Aguilucho cenizo (Circus pygargus)

En la siguiente foto se puede apreciar una perspectiva general con el ave y su hábitat. Quienes conozcan la zona seguro que reconocen el lugar.


En cuanto a las rapaces que sí continúan criando aquí, ha habido numerosos encuentros, la mayoría con ellas a gran altura, pero también algunos cercanos. Como muestra pongo estas fotos de una culebrera (Circaetus gallicus) y un joven azor (Accipiter gentilis) de Camporrobles, y un alcotán (Falco subbuteo) de Talayuelas. Ordenadas de más a menos cutre ;).

Azor (Accipiter gentilis)

Alcotán europeo (Falco subbuteo)

Culebrera europea (Circaetus gallicus)

Un ave rapaz muy frecuente por aquí es el buitre leonado (Gyps fulvus). Una tarde tuve la suerte de encontrar un grupo en el suelo alimentándose de un par de ovejas, y puede fotografiarlos de cerca, aunque admito que pasé más tiempo observándolos que con la cámara, y tal vez perdí la oportunidad de inmortalizar los mejores momentos, como las disputas.

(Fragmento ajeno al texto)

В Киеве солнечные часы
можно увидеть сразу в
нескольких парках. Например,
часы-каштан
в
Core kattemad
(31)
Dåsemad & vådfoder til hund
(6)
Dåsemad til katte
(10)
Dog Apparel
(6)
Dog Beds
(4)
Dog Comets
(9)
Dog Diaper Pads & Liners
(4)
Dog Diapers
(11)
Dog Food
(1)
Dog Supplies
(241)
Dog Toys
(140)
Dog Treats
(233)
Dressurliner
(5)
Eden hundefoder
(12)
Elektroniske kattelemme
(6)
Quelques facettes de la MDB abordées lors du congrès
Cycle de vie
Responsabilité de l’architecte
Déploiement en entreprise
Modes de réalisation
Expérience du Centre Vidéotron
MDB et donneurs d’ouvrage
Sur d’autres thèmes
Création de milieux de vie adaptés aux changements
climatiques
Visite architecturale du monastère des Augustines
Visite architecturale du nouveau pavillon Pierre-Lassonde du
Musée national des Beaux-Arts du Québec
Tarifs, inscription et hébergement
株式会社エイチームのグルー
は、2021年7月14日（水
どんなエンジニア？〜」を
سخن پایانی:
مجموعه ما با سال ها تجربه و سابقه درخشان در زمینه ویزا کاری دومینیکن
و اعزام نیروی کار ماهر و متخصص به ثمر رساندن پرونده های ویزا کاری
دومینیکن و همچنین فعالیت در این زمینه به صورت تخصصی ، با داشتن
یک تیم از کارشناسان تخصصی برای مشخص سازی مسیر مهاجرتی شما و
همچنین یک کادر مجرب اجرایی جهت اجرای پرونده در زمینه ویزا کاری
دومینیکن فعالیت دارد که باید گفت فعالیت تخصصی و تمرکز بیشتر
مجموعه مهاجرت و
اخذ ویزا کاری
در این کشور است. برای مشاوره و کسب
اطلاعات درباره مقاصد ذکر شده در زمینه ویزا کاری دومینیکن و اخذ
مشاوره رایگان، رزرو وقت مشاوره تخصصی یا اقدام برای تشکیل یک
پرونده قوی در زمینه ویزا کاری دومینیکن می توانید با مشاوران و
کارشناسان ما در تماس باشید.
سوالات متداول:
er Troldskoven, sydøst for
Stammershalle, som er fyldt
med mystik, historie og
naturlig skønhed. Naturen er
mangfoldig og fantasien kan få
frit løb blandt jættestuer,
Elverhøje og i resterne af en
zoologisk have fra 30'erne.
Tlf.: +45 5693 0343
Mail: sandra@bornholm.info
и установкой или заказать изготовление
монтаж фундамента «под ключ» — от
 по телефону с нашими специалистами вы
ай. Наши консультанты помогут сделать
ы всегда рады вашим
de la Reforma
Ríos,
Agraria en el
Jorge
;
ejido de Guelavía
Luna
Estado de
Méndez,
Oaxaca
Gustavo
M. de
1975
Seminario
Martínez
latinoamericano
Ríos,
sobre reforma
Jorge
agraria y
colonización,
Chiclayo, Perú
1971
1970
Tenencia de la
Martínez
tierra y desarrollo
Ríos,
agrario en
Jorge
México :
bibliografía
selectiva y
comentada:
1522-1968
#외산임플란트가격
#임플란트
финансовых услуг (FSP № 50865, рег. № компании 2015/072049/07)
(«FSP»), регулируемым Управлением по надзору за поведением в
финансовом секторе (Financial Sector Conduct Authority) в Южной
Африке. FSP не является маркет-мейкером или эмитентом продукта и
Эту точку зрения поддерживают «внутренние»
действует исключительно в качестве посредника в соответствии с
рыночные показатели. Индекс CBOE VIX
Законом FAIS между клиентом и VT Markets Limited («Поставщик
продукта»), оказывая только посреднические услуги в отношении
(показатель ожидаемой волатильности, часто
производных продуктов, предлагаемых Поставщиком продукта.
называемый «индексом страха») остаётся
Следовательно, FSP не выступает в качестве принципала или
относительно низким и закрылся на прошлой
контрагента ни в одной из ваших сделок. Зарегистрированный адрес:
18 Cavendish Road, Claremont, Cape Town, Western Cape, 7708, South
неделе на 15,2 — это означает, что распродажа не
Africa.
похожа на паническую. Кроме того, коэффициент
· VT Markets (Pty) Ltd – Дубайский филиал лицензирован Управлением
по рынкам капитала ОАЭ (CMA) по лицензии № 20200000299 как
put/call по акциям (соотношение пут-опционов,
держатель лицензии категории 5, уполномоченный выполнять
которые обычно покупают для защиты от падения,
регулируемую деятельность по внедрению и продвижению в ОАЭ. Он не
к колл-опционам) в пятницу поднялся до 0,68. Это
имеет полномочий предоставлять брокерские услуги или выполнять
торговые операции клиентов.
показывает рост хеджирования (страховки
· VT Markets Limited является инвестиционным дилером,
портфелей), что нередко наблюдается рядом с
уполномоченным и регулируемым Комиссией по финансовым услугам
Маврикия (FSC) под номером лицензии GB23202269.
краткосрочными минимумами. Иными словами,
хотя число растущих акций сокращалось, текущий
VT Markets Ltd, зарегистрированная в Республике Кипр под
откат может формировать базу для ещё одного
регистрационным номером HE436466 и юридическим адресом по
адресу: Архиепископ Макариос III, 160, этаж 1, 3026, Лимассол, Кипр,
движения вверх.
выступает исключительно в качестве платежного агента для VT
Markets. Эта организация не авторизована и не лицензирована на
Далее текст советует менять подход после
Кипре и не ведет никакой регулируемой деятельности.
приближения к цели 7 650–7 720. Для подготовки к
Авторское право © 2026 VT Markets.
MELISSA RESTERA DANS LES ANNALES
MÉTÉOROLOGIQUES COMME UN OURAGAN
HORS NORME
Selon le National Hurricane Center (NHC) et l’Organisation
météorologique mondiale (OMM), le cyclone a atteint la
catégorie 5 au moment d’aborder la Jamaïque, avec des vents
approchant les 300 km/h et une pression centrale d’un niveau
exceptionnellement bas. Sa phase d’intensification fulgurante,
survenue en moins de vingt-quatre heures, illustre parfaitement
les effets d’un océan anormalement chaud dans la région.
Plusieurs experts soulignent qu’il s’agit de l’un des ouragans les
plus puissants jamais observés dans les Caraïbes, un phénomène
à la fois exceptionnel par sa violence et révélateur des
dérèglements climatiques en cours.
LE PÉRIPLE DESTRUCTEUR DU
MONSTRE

Buitres leonados (Gyps fulvus)

Dejando ya las tierras interiores, también he estado un par de días aquí en Valencia (capital) y pude hacer una salida por el parque natural de l'Albufera, con la fortuna de observar una especie tan escasa como la gaviota enana (Hydrocoleus minutus), eso sí, a gran distancia. A ella se suman aves más habituales aquí como la garcilla cangrejera (Ardeola ralloides) y los muchos limícolas que nos visitan en sus migraciones.

Gaviota enana (Hydrocoleus minutus)

Garcilla cangrejera (Ardeola ralloides)

Limícolas: Andarríos chico, andarríos bastardo, cigüeñuela y chorlitejo chico.

Y ya para terminar, una foto de un papamoscas cerrojillo (Ficedula hypoleuca) tomada esta misma semana en el jardín del Turia, en Valencia. Otro pajarillo que solamente nos visita en sus migraciones. En la próxima entrada hablaré de herpetos, y ya adelanto que habrá buenas e insólitas observaciones.